The enforcement of weight limitations is one of the key challenges in ensuring safe movement of freight by heavy goods vehicles. Vehicles loaded beyond their design capabilities pose a safety hazard to the public and other road users destabilising braking systems and suspension.

Inappropriately configured and overloaded vehicles also cause greater damage to the road surface and structures (such as fatigue on bridges) increasing the maintenance costs of road transport authorities. ITS offers a range of options for ensuring that regulatory requirements are adhered to – and can help increase the accuracy of high speed Weigh-in-Motion systems.

The acquisition of vehicle loading information facilitates enforcement of loading regulations and optimisation of maintenance operations.

Weight checks by public authorities traditionally involve weighing heavy vehicles on static scales, low-speed weigh-in-motion scales, at weighing stations or under portable pads placed underneath the vehicle’s tyres. They are expensive to operate because of the staff resource required. Consequently they tend to be operated for a few hours at any one time – and so only ever weigh a small proportion of potentially over-laden traffic – as well as being easy to avoid.

WEIGH-IN-MOTION SYSTEMS

Improvements in technology have fostered the widespread adoption of Weigh-in-Motion (WIM) sensors across road networks - especially in Europe.
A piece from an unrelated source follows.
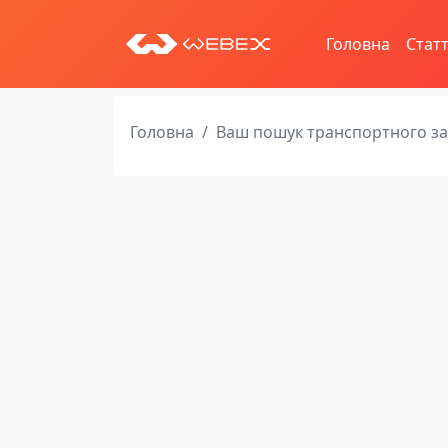
Головна
Статт
Головна
Ваш пошук транспортного з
Germany, Italy, Spain, Portugal, Switzerland and the United Kingdom have invested in many installations – but France outstrips them all in numbers of WIMs installed. WIM systems are generally divided into three varieties:

  • permanent (sensors and data acquisition systems are integrated into the road infrastructure)
  • semi-permanent (sensors are built into the pavement whilst the data collection system is mobile, enabling it to be moved from site to site)
  • portable (sensors and equipment are moved from site to site)
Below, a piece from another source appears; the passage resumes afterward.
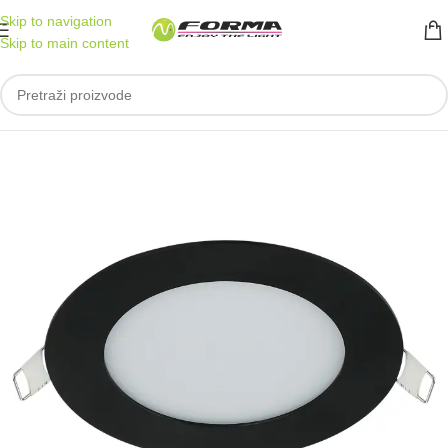
Skip to navigation
Skip to main content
The future for WIM will involve improving the precision of sensors so they can be used remotely for enforcement of weight regulations in combination with some method of vehicle owner or operator identification - such as ANPR. In the UK ANPR combined with low-speed WIM or weighbridge is used to detect overweight vehicles so they can be checked by officials. (See Case Study ‘VOSA WiMs (United Kingdom))

ON-BOARD SYSTEMS

There is the possibility of weighing some vehicles without the need for road sensor infrastructure. These are usually installed by operators who may wish to determine that their vehicles are not overloaded or may want to know how much they are carrying (for example, a tipper truck carrying gravel).

Systems can usually be broken down into two varieties - those that weigh the load and those that weigh the entire vehicle. Systems which weigh the load use load cells attached to body mounts. Systems which weigh vehicles, measure stress levels on key parts of the chassis to evaluate full vehicle weight. These systems help operators avoid unknowingly allowing overweight vehicles to be driven, whilst also ensuring that they can maximise legal payloads.

ADVICE TO PRACTITIONERS

The most important aspect, when dealing with weigh stations, is to ensure that they are regularly and correctly calibrated. Mobile stations offer flexibility and prevents hauliers or operators from routing around weigh stations. It is important to keep a record of offenders, and, wherever possible, link this to other systems such as those which check credentials.